How is the total number of electrons represented in a Lewis structure determined?

Mar 9, 2017

How else but by counting up (i) the number of valence electrons on the neutral atoms, and (ii) the charge on the atom or ion............?

Explanation:

Now we build Lewis structures by elaborating from neutral atoms, and of course, we have to account for the charge on the atom or radical ion.

Take for example $\text{nitrate ion}$, $N {O}_{3}^{-}$. Nitrogen, Group V, has 5 valence electrons; oxygen, Group VI, has 6 valence electrons.
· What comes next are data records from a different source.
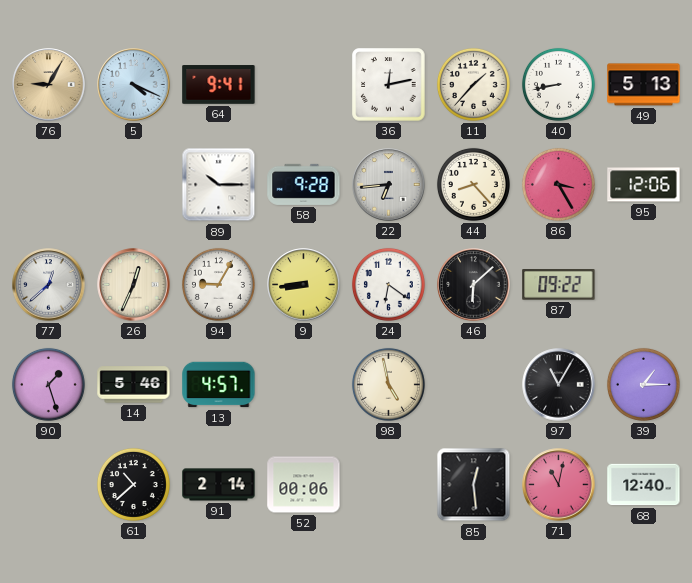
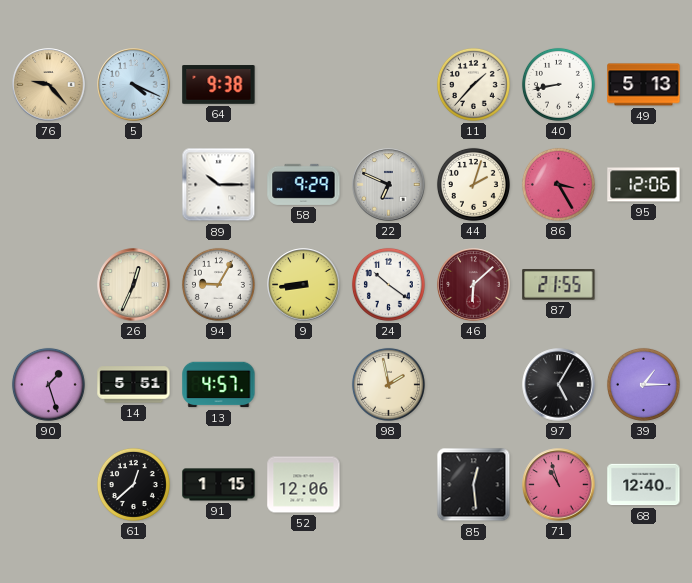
76: 9:05 -> 9:23
64: 9:41 -> 9:38
36: 12:13 -> none
58: 9:28 -> 9:29
22: 6:44 -> 6:49
44: 8:23 -> 2:03
77: 12:38 -> none
24: 6:21 -> 10:21
46 dial: black -> burgundy
87: 09:22 -> 21:55
14: 5:46 -> 5:51
98: 4:58 -> 1:58
97: 11:05 -> 5:05
61: 10:38 -> 12:38
91: 2:14 -> 1:15
52: 00:06 -> 12:06
71: 11:02 -> 10:57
And we throw in another electron, so that we have $5 + 3 \times 6 + 1 = 24$ $\text{valence electrons}$, i.e. $\text{12 electron pairs}$ in the Lewis structure of $N {O}_{3}^{-}$ to distribute around 4 centres.

And thus we get $O = {N}^{+} {\left(- {O}^{-}\right)}_{2}$. From the left, around the doubly bound oxygen there are $2 + 2$ lone pair electrons on oxygen, (i) $4$ electrons, and in the $O = N$ bond, (ii) $4$ electrons, NO lone pairs on the cationic, quaternized nitrogen, and (iii) $2 \times 8 = 16$ electrons on the formally singly bound oxygens, each of which bears a NEGATIVE charge: thus 24 valence electrons as required for the Lewis structure.

So all we do is to take the number of valence electrons (which is given by the atom's Group number), and add these numbers together, and add or subtract depending on the negative or positive charge of the species.

Can you do the same for $P {O}_{4}^{- 3}$? There must be 32 electrons to distribute, i.e. 16 electron pairs.